I  like the idea of having an independent GPS on board in case something happens to the chart plotter. As the VHF in mounted at the chart table, it's handy having the position indicated all the time.

The radio, an Icom IC-M411, needs a NMEA 0183 feed from an external GPS receiver to function according to the manual. I found one of these on Amazon; it's an external GPS receiver that delivers the appropriate electronic string that the radio understands.

It needs a 12V feed to power it and after a bit of research to understand the wiring, it hooked up OK and bingo - position data on the VHF. 

The Icom manual gave the wiring connections as "NMEA+ & NMEA-" The GPS receiver was labelled as RS232 wiring with 6 naked wires half of which aren't required. Apparently the NMEA signal voltage levels are similar but not identical to those used is RS232 networks. The main difference being that the NMEA standard uses a fluctuating voltage from positive to negative to differentiate between signals whereas RS232 uses a positive voltage and 0V to differentiate.

The transmit (Tx) wire from the GPS gets connected to the NMEA+ and the signal ground (or shield) to the NMEA-

I routed the wire through the pushpit rail by drilling a hole at the top and bottom and using rubber grommets to protect the cable.

Off topic

A little off topic I know, but we walked past this abandoned car when down in Southampton for our VHF operators course.

I wonder if the traffic warden ever figured it out? Go on, stick another one on it!

Hot water

One of the items on the wish list is hot pressurised water. Ideally I want the water heated by the engine whilst away from the marina and then connected to the mains when back at base.

I haven't come across any upgrades using our particular model of engine (Volvo MD5C) and information on the water flow circuitry is sketchy at best (and I have the workshop manual!). 

The thermostat housing is fed by raw water from the pump and then the water appears to take two paths, one feeds the engine block and the other the exhaust manifold. There is a separate feed to the exhaust muffler. Posts I've come across reckon that "smaller" marine diesels don't provide enough heating to warm the water adequately and a number of posts I've found talk about a bypass feeding the exhaust which diverts valuable hot water away from the heating duty.

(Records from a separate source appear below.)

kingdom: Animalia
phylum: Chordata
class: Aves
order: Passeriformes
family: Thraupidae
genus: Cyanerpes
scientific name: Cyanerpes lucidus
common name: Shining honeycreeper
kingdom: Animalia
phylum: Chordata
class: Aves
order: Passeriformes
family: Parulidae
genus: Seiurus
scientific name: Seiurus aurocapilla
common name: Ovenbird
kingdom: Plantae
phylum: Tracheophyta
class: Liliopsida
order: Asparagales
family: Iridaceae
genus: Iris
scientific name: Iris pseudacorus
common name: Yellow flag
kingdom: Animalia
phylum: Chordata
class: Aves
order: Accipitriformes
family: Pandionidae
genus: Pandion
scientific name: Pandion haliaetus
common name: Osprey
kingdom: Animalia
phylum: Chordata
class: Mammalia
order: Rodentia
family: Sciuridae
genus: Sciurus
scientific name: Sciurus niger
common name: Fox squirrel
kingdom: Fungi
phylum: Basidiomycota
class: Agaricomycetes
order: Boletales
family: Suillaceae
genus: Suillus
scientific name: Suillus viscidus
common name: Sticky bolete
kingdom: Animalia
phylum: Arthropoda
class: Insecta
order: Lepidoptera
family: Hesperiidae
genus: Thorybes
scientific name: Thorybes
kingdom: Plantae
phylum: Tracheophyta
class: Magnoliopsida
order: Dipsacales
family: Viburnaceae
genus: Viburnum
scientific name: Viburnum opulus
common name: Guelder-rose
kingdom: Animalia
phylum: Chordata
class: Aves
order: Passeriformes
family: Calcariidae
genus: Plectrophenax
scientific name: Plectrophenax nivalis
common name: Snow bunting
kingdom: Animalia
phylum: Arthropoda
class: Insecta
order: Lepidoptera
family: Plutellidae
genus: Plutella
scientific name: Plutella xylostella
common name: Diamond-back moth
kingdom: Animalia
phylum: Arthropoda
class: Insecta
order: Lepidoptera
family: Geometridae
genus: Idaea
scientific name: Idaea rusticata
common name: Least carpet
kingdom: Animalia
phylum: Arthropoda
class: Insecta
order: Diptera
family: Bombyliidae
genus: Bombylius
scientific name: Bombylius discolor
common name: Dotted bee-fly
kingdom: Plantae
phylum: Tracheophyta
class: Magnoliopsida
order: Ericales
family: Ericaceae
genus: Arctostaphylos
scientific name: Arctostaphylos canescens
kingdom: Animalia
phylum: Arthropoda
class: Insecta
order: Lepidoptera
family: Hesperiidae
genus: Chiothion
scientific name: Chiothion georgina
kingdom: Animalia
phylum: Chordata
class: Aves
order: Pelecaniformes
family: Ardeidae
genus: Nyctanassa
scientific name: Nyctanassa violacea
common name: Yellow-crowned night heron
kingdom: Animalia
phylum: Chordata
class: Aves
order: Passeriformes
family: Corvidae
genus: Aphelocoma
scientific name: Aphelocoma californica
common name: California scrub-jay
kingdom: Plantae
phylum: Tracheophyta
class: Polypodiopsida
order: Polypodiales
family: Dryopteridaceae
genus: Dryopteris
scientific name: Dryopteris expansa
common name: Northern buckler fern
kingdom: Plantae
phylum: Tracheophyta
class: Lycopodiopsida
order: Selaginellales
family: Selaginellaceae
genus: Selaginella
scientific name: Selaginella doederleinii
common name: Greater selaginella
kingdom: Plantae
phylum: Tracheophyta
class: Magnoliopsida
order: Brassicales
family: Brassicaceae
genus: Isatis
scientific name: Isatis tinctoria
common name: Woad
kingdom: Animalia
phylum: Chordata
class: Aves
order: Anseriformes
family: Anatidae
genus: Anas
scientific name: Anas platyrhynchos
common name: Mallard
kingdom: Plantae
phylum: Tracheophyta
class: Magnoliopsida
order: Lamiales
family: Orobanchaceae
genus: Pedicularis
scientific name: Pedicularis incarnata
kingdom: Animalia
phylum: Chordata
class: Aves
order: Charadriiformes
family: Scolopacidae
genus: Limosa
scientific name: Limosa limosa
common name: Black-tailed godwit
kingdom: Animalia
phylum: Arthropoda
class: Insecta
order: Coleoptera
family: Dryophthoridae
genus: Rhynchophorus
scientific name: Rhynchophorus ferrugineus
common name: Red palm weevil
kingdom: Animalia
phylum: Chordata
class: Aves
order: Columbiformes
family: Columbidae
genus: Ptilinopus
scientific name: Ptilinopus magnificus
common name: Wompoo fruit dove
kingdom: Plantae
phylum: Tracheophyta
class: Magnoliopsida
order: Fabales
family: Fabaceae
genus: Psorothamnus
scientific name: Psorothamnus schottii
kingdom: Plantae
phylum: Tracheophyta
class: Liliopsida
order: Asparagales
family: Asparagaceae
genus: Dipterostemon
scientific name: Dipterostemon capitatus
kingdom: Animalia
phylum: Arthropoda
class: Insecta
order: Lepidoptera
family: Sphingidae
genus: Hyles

It was not clear from an external inspection of the thermostat housing whether there was a bypass in place, so I pulled it off to have a look.

In the photo you can see a small hole in the center of the thermostat housing which allows some cold water to flow directly to the exhaust manifold. When the engine is warm and the thermostat open, the path of least resistance for the cooling water is through the engine block and into the port feeding the exhaust. 

It was a good idea to pull off the thermostat housing as I found an old impeller blade jammed in there. I guess it had broken off and one of the previous owners hadn't gone looking for it.

Whether there will be enough heat to warm the water remains to be seen. I'll update this post once fully installed.

Update 1 - I've decided to buy a temperature gauge and sender so that I can monitor the engine temperature rather than relying on the standard set up which is an alarm when the engine is overheating!